I tried the door. The handle moved freely in my hand. I slipped the key into my pocket and moved into the house.

I pulled a small flashlight from my sweatshirt pocket, but for the moment, it was as unnecessary as the key had been. Outside, clouds shrouded the moon, but a streetlight in front of the home cut through curtainless windows, illuminating my path. I kept the flashlight in my hand but didn’t bother switching it on.

The house was large but uncluttered by furniture, making the search go more quickly than I had expected. I finished checking the downstairs and attached garage in a few minutes.

I started up the staircase, each step hesitant. Though I had no reason to doubt the integrity of the steps, I still expected them to shift beneath my feet.

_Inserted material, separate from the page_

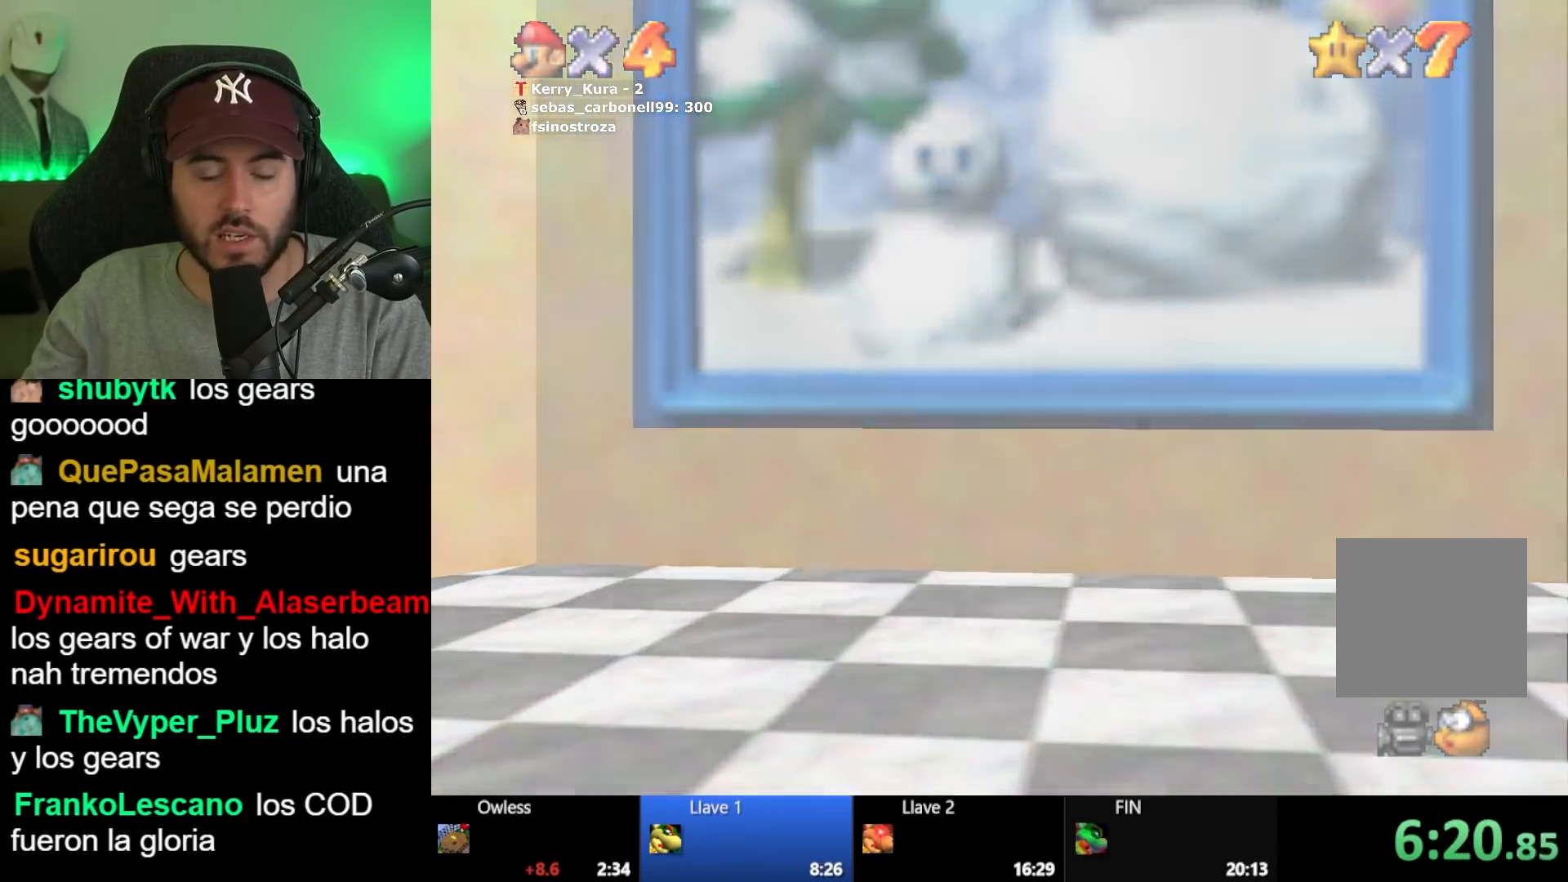
{"buttons": [], "left_stick": "center", "right_stick": "center", "button_events": [[350, "A", "down"], [400, "A", "up"]]}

Halfway up, at the landing, the staircase angled to the left, thwarting the streetlight’s glow. I paused on the steps and turned on my flashlight. I swept the beam up the stairs, toward the doors of the second-story bedrooms. One door was open, but the beam died at the room’s threshold. The other doors were closed.

I took a moment to survey my surroundings. Nails trailed the staircase walls like drunken ants, marching up in an uneven line but going nowhere. Dozens of family photos had hung there once, the memories lingering in the outlines where the frames had protected the paint from the sun. Would the walls in my own home soon look like this?

I kept the flashlight’s beam at waist height as I climbed the last few stairs. I walked through the open door first. A bathroom. The shower curtain had been removed. I checked the drawers. Empty.

Next, I checked the bedrooms that, judging by the pastel zoo animals in one and glow-in-the-dark stars in the other, had probably belonged to the children. In the room with the stars, a garbage bag sat propped in the corner. I dumped its contents on the floor. I unwadded each ball of paper, looked inside a child’s discarded sneaker, shook the broken action figures, even sniffed the discarded tube of acne cream. When I was done, I scooped the debris back into the bag. It didn’t feel right to leave a mess.

I saved the master bedroom for last, and my heart thudded as I approached its closed door. I held my breath as I pushed it open.

Unlike the other rooms, this bedroom was furnished, barely. A single pair of plaid curtains hung in the window that faced the street. A king-size bed remained, although it had been stripped of its linens. I stood there, frozen, staring at that bed. I tried not to think of a reason it alone would remain in the otherwise empty house.

I turned away from the bed toward the walk-in closet. Even the poles had been removed, their holders unscrewed from the walls.

I opened the door to the master bathroom. Sadness lived in the other parts of the home—the picture nails, the discarded toys, a single forgotten mug in the kitchen—but in the master bathroom, there were glimpses of rage. One hole in the wall was the size of a fist, another one the shape of a boot. Someone had also thrown a hammer at the shower’s glass door, shattering it. The hammer remained in the puddle of shards.